==== Excerpted text ====
Three Lessons From Katrina

Rosh Hashanah 5766

Shmuel Herzfeld

Lekha Hashem Ha-tzedakah, you God are righteous. Can we really recite these words of our liturgy after such a devastating year? A year in which nature produced a Hurricane like Katrina which wiped out so many lives.

Perhaps we can and perhaps we can’t. But I’d like to suggest three lessons that we can learn from Hurricane Katrina.

On Rosh Hashanah we anoint God King of the universe. But what does that mean to say God is King? It means that we are not king! That is afundamental lesson of Rosh Hashanah—We are not kings, and we should not view ourselves as kings. This is the lesson of humility.

Rosh Hashanah is filled with laws and prayers reminding us of this powerful lesson. The emphasis of the day is on God’s Kingship. The fragility of our lives reminds us that we come from dust and to dust we shall return. You dare to think that you are worthy of praise or greatness. Well, on Rosh Hashanah we look back at our sins of the past year and we remember how often we sinned. How dare we imagine ourselves to be great, when we are filled with so much sin! Indeed, the very symbol of Rosh Hashanah is not merely a Shofar—But a bent shofar; the shofar must be kafuf-- a reminder that we must approach God with a humble heart.

Rabbi Moshe Chayyim Luzzatto the author of Mesillat Yesharim teaches us that lack of humility is the origin of all sin. Only one who feels arrogant can be bold enough to sin.
==== Entries supplied ====
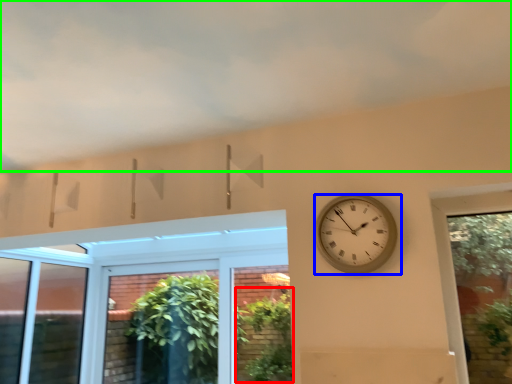
Question: Estimate the real-world distances between objects in this image. Which object is closer to plant (highlighted by a red box), wall clock (highlighted by a blue box) or cloud (highlighted by a green box)?

Choices:
 (A) wall clock
 (B) cloud

Answer: (A)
====
_Exercise_. In the Rosh Hashanah sermon on Hurricane Katrina, what does the text describe as a reminder? List each one with what it reminds us of.

_Solved problem_.
- The laws and prayers that fill Rosh Hashanah remind us of the lesson of humility: we are not kings, and we should not view ourselves as kings.
- The fragility of our lives reminds us that we come from dust and to dust we shall return.
- The bent shofar, which must be kafuf, is a reminder that we must approach God with a humble heart.